#### [Required work]
An exact transcript of every entry is required, without any of the pictures.

══════════════════════════════

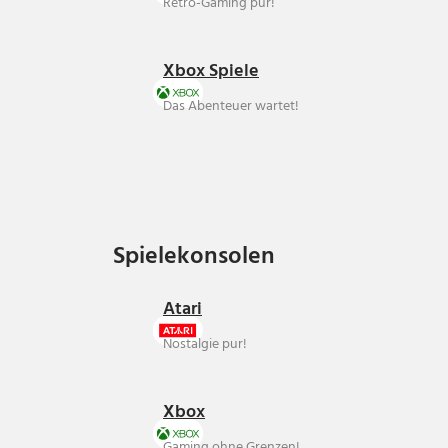
Retro-Gaming pur!
Xbox Spiele
Das Abenteuer wartet!
Spielekonsolen
Spielekonsolen
Atari
Nostalgie pur!
Xbox
Gaming ohne Grenzen!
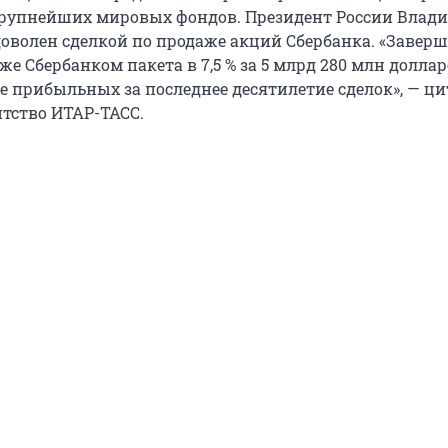
 крупнейших мировых фондов. Президент России Влад
доволен сделкой по продаже акций Сбербанка. «Завер
же Сбербанком пакета в 7,5 % за 5 млрд 280 млн доллар
ее прибыльных за последнее десятилетие сделок», — ц
нтство ИТАР-ТАСС.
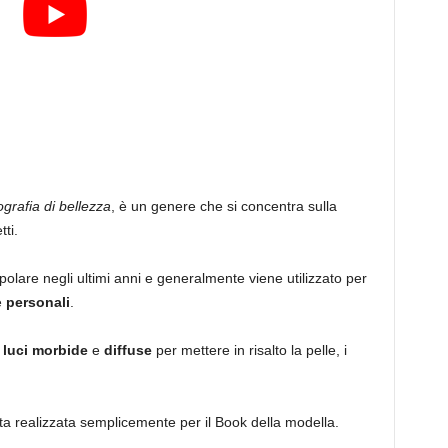
ografia di bellezza
, è un genere che si concentra sulla
ti.
lare negli ultimi anni e generalmente viene utilizzato per
e
personali
.
i
luci morbide
e
diffuse
per mettere in risalto la pelle, i
ata realizzata semplicemente per il Book della modella.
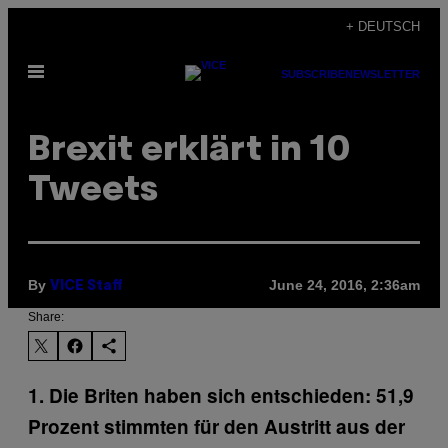
Skip
+ DEUTSCH
to
Open
content
SUBSCRIBE
NEWSLETTER
Menu
Brexit erklärt in 10
Tweets
By
June 24, 2016, 2:36am
VICE Staff
Share:
1. Die Briten haben sich entschieden: 51,9
Prozent stimmten für den Austritt aus der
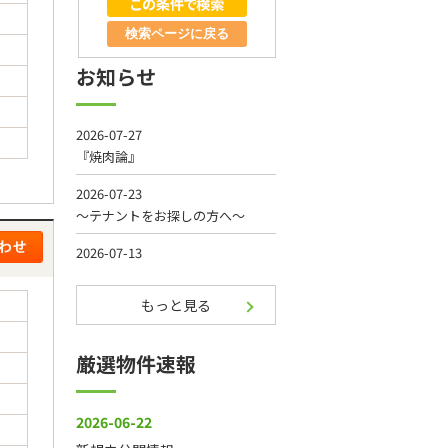
検索ページに戻る
お知らせ
もっと見る
厳選物件速報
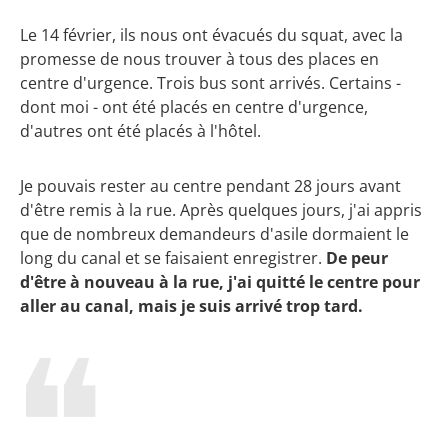
Le 14 février, ils nous ont évacués du squat, avec la
promesse de nous trouver à tous des places en
centre d'urgence. Trois bus sont arrivés. Certains -
dont moi - ont été placés en centre d'urgence,
d'autres ont été placés à l'hôtel.
Je pouvais rester au centre pendant 28 jours avant
d'être remis à la rue. Après quelques jours, j'ai appris
que de nombreux demandeurs d'asile dormaient le
long du canal et se faisaient enregistrer.
De peur
d'être à nouveau à la rue, j'ai quitté le centre pour
aller au canal, mais je suis arrivé trop tard.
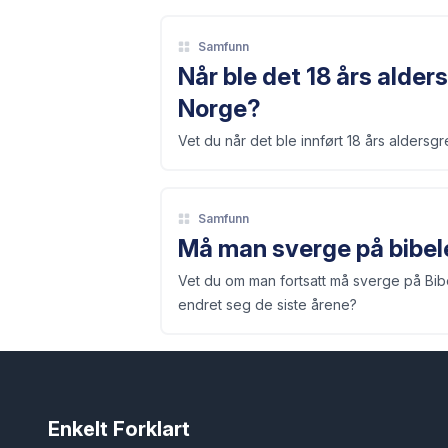
Samfunn
Når ble det 18 års alder
Norge?
Vet du når det ble innført 18 års aldersg
Samfunn
Må man sverge på bibele
Vet du om man fortsatt må sverge på Bibe
endret seg de siste årene?
Enkelt Forklart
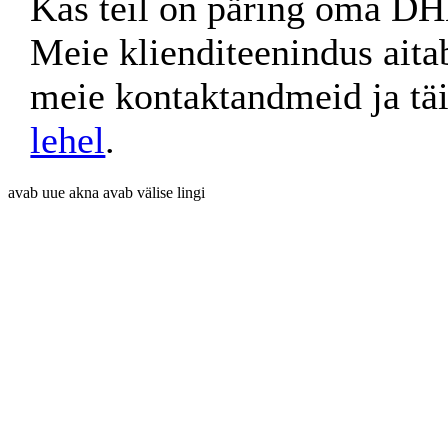
Kas teil on päring oma D
Meie klienditeenindus aita
meie kontaktandmeid ja tä
lehel
.
avab uue akna
avab välise lingi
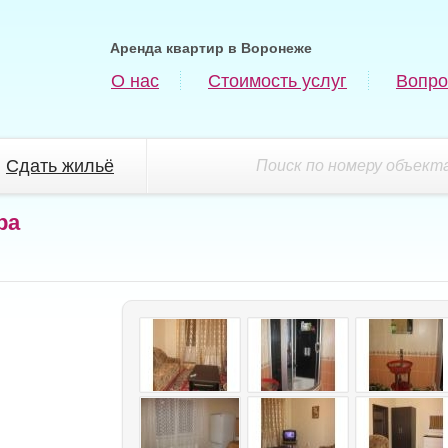
Аренда квартир в Воронеже
О нас
Стоимость услуг
Вопро
Сдать жильё
Поиск по номеру объекта
ра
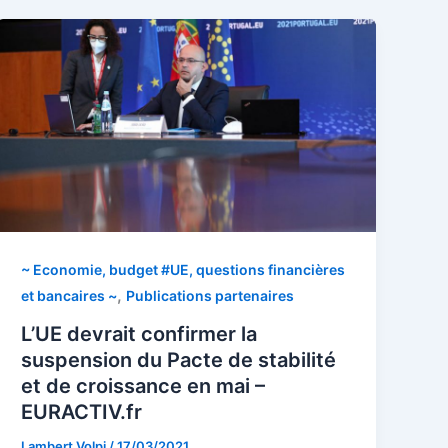
~ Economie, budget #UE, questions financières
,
et bancaires ~
Publications partenaires
L’UE devrait confirmer la
suspension du Pacte de stabilité
et de croissance en mai –
EURACTIV.fr
Lambert Volpi
/
17/03/2021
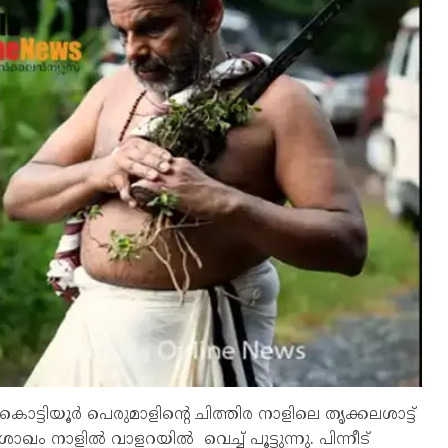
ട്ടിയൂർ പെരുമാളിൻ്റെ ചിത്തിര നാളിലെ തൃക്കലശാട്ട്
ീശാഖം നാളിൽ വാളറയിൽ വെച്ച് പൂട്ടുന്നു. പിന്നീട്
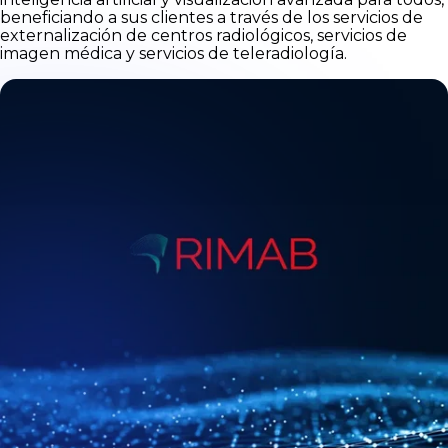
beneficiando a sus clientes a través de los servicios de
externalización de centros radiológicos, servicios de
imagen médica y servicios de teleradiología.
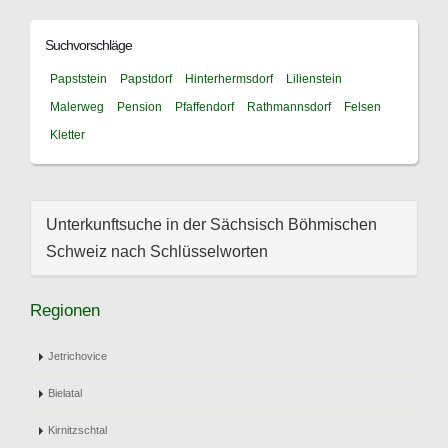
Suchvorschläge
Papststein
Papstdorf
Hinterhermsdorf
Lilienstein
Malerweg
Pension
Pfaffendorf
Rathmannsdorf
Felsen
Kletter
Unterkunftsuche in der Sächsisch Böhmischen
Schweiz nach Schlüsselworten
Regionen
Jetrichovice
Bielatal
Kirnitzschtal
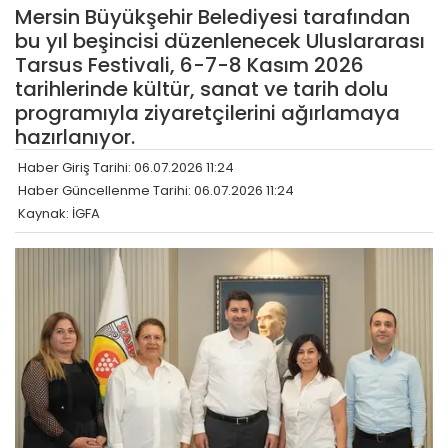
Mersin Büyükşehir Belediyesi tarafından
bu yıl beşincisi düzenlenecek Uluslararası
Tarsus Festivali, 6-7-8 Kasım 2026
tarihlerinde kültür, sanat ve tarih dolu
programıyla ziyaretçilerini ağırlamaya
hazırlanıyor.
Haber Giriş Tarihi: 06.07.2026 11:24
Haber Güncellenme Tarihi: 06.07.2026 11:24
Kaynak: İGFA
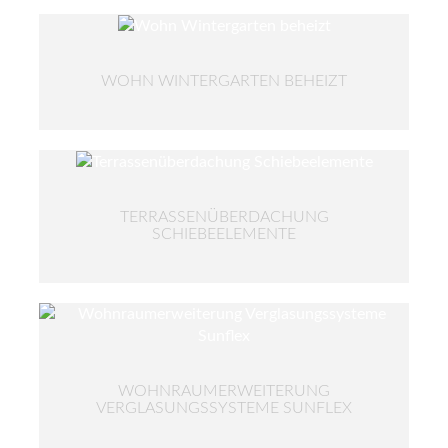
WOHN WINTERGARTEN BEHEIZT
TERRASSENÜBERDACHUNG
SCHIEBEELEMENTE
WOHNRAUMERWEITERUNG
VERGLASUNGSSYSTEME SUNFLEX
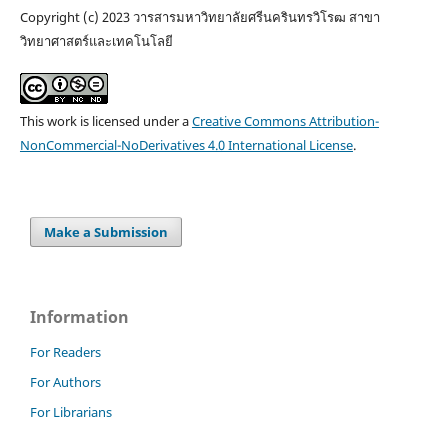
Copyright (c) 2023 วารสารมหาวิทยาลัยศรีนครินทรวิโรฒ สาขา
วิทยาศาสตร์และเทคโนโลยี
This work is licensed under a
Creative Commons Attribution-
NonCommercial-NoDerivatives 4.0 International License
.
Make a Submission
Information
For Readers
For Authors
For Librarians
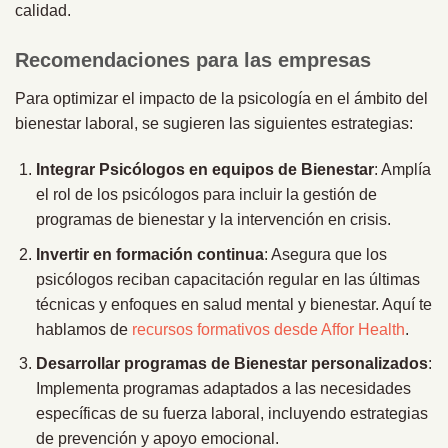
calidad.
Recomendaciones para las empresas
Para optimizar el impacto de la psicología en el ámbito del
bienestar laboral, se sugieren las siguientes estrategias:
Integrar Psicólogos en equipos de Bienestar
: Amplía
el rol de los psicólogos para incluir la gestión de
programas de bienestar y la intervención en crisis.
Invertir en formación continua
: Asegura que los
psicólogos reciban capacitación regular en las últimas
técnicas y enfoques en salud mental y bienestar. Aquí te
hablamos de
recursos formativos desde Affor Health
.
Desarrollar programas de Bienestar personalizados
:
Implementa programas adaptados a las necesidades
específicas de su fuerza laboral, incluyendo estrategias
de prevención y apoyo emocional.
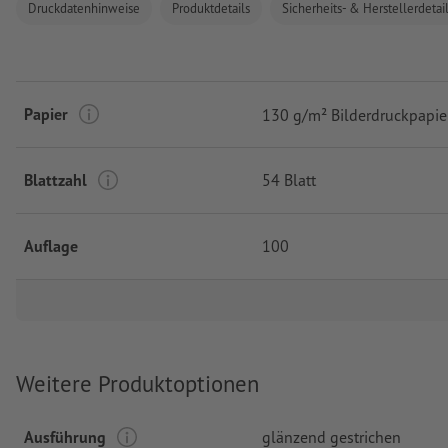
Druckdatenhinweise
Produktdetails
Sicherheits- & Herstellerdetai
Papier
130 g/m² Bilderdruckpapie
Blattzahl
54 Blatt
Auflage
100
Weitere Produktoptionen
Ausführung
glänzend gestrichen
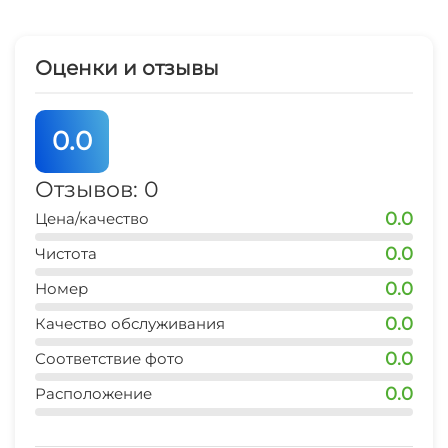
Оценки и отзывы
0.0
Отзывов: 0
0.0
Цена/качество
0.0
Чистота
0.0
Номер
0.0
Качество обслуживания
0.0
Соответствие фото
0.0
Расположение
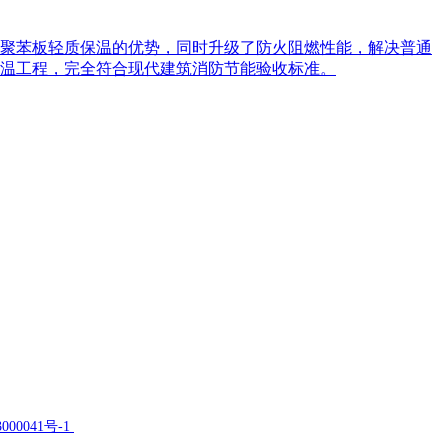
聚苯板轻质保温的优势，同时升级了防火阻燃性能，解决普通
温工程，完全符合现代建筑消防节能验收标准。
000041号-1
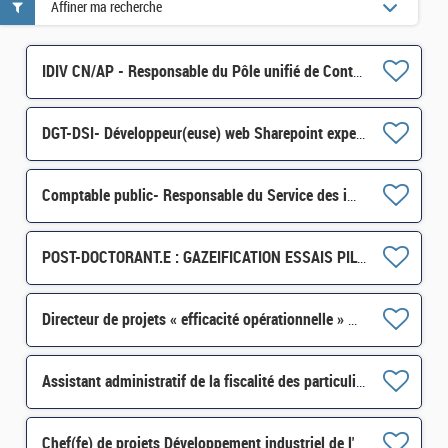
Affiner ma recherche
IDIV CN/AP - Responsable du Pôle unifié de Contrôle des professionnels des Ardennes H/F
DGT-DSI- Développeur(euse) web Sharepoint expert et full stack .NET/Angular H/F
Comptable public- Responsable du Service des impôts des particuliers (SIP) de Tulle H/F
POST-DOCTORANT.E : GAZEIFICATION ESSAIS PILOTES (H/F) – CDD 12 mois H/F
Directeur de projets « efficacité opérationnelle » H/F
Assistant administratif de la fiscalité des particuliers H/F
Chef(fe) de projets Développement industriel de l'éolien (en mer et terrestre) SI-SDTME-171 H/F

══════════════════════════════

#### [Reply to the task]
Retro-Gaming pur!
Xbox Spiele
Das Abenteuer wartet!
Spielekonsolen
Spielekonsolen
Atari
Nostalgie pur!
Xbox
Gaming ohne Grenzen!
 крупнейших мировых фондов. Президент России Влад
доволен сделкой по продаже акций Сбербанка. «Завер
же Сбербанком пакета в 7,5 % за 5 млрд 280 млн доллар
ее прибыльных за последнее десятилетие сделок», — ц
нтство ИТАР-ТАСС.
ografia di bellezza
, è un genere che si concentra sulla
ti.
lare negli ultimi anni e generalmente viene utilizzato per
e
personali
.
i
luci morbide
e
diffuse
per mettere in risalto la pelle, i
ata realizzata semplicemente per il Book della modella.
Skip
+ DEUTSCH
to
Open
content
SUBSCRIBE
NEWSLETTER
Menu
Brexit erklärt in 10
Tweets
By
June 24, 2016, 2:36am
VICE Staff
Share:
1. Die Briten haben sich entschieden: 51,9
Prozent stimmten für den Austritt aus der
検索ページに戻る
お知らせ
もっと見る
厳選物件速報
Le 14 février, ils nous ont évacués du squat, avec la
promesse de nous trouver à tous des places en
centre d'urgence. Trois bus sont arrivés. Certains -
dont moi - ont été placés en centre d'urgence,
d'autres ont été placés à l'hôtel.
Je pouvais rester au centre pendant 28 jours avant
d'être remis à la rue. Après quelques jours, j'ai appris
que de nombreux demandeurs d'asile dormaient le
long du canal et se faisaient enregistrer.
De peur
d'être à nouveau à la rue, j'ai quitté le centre pour
aller au canal, mais je suis arrivé trop tard.
Samfunn
Når ble det 18 års alder
Norge?
Vet du når det ble innført 18 års aldersg
Samfunn
Må man sverge på bibele
Vet du om man fortsatt må sverge på Bibe
endret seg de siste årene?
Enkelt Forklart
Kas teil on päring oma D
Meie klienditeenindus aita
meie kontaktandmeid ja tä
lehel
.
avab uue akna
avab välise lingi
Аренда квартир в Воронеже
О нас
Стоимость услуг
Вопро
Сдать жильё
Поиск по номеру объекта
ра
~ Economie, budget #UE, questions financières
,
et bancaires ~
Publications partenaires
L’UE devrait confirmer la
suspension du Pacte de stabilité
et de croissance en mai –
EURACTIV.fr
Lambert Volpi
/
17/03/2021
ട്ടിയൂർ പെരുമാളിൻ്റെ ചിത്തിര നാളിലെ തൃക്കലശാട്ട്
ീശാഖം നാളിൽ വാളറയിൽ വെച്ച് പൂട്ടുന്നു. പിന്നീട്
beneficiando a sus clientes a través de los servicios de
externalización de centros radiológicos, servicios de
imagen médica y servicios de teleradiología.
Suchvorschläge
Papststein
Papstdorf
Hinterhermsdorf
Lilienstein
Malerweg
Pension
Pfaffendorf
Rathmannsdorf
Felsen
Kletter
Unterkunftsuche in der Sächsisch Böhmischen
Schweiz nach Schlüsselworten
Regionen
Jetrichovice
Bielatal
Kirnitzschtal
Mersin Büyükşehir Belediyesi tarafından
bu yıl beşincisi düzenlenecek Uluslararası
Tarsus Festivali, 6-7-8 Kasım 2026
tarihlerinde kültür, sanat ve tarih dolu
programıyla ziyaretçilerini ağırlamaya
hazırlanıyor.
Haber Giriş Tarihi: 06.07.2026 11:24
Haber Güncellenme Tarihi: 06.07.2026 11:24
Kaynak: İGFA
WOHN WINTERGARTEN BEHEIZT
TERRASSENÜBERDACHUNG
SCHIEBEELEMENTE
WOHNRAUMERWEITERUNG
VERGLASUNGSSYSTEME SUNFLEX
Copyright (c) 2023 วารสารมหาวิทยาลัยศรีนครินทรวิโรฒ สาขา
วิทยาศาสตร์และเทคโนโลยี
This work is licensed under a
Creative Commons Attribution-
NonCommercial-NoDerivatives 4.0 International License
.
Make a Submission
Information
For Readers
For Authors
For Librarians
calidad.
Recomendaciones para las empresas
Para optimizar el impacto de la psicología en el ámbito del
bienestar laboral, se sugieren las siguientes estrategias:
Integrar Psicólogos en equipos de Bienestar
: Amplía
el rol de los psicólogos para incluir la gestión de
programas de bienestar y la intervención en crisis.
Invertir en formación continua
: Asegura que los
psicólogos reciban capacitación regular en las últimas
técnicas y enfoques en salud mental y bienestar. Aquí te
hablamos de
recursos formativos desde Affor Health
.
Desarrollar programas de Bienestar personalizados
:
Implementa programas adaptados a las necesidades
específicas de su fuerza laboral, incluyendo estrategias
de prevención y apoyo emocional.
Druckdatenhinweise
Produktdetails
Sicherheits- & Herstellerdetai
Papier
130 g/m² Bilderdruckpapie
Blattzahl
54 Blatt
Auflage
100
Weitere Produktoptionen
Ausführung
glänzend gestrichen
Оценки и отзывы
0.0
Отзывов: 0
0.0
Цена/качество
0.0
Чистота
0.0
Номер
0.0
Качество обслуживания
0.0
Соответствие фото
0.0
Расположение
聚苯板轻质保温的优势，同时升级了防火阻燃性能，解决普通
温工程，完全符合现代建筑消防节能验收标准。
000041号-1
Affiner ma recherche
IDIV CN/AP - Responsable du Pôle unifié de Contrôle des professionnels des Ardennes H/F
DGT-DSI- Développeur(euse) web Sharepoint expert et full stack .NET/Angular H/F
Comptable public- Responsable du Service des impôts des particuliers (SIP) de Tulle H/F
POST-DOCTORANT.E : GAZEIFICATION ESSAIS PILOTES (H/F) – CDD 12 mois H/F
Directeur de projets « efficacité opérationnelle » H/F
Assistant administratif de la fiscalité des particuliers H/F
Chef(fe) de projets Développement industriel de l'éolien (en mer et terrestre) SI-SDTME-171 H/F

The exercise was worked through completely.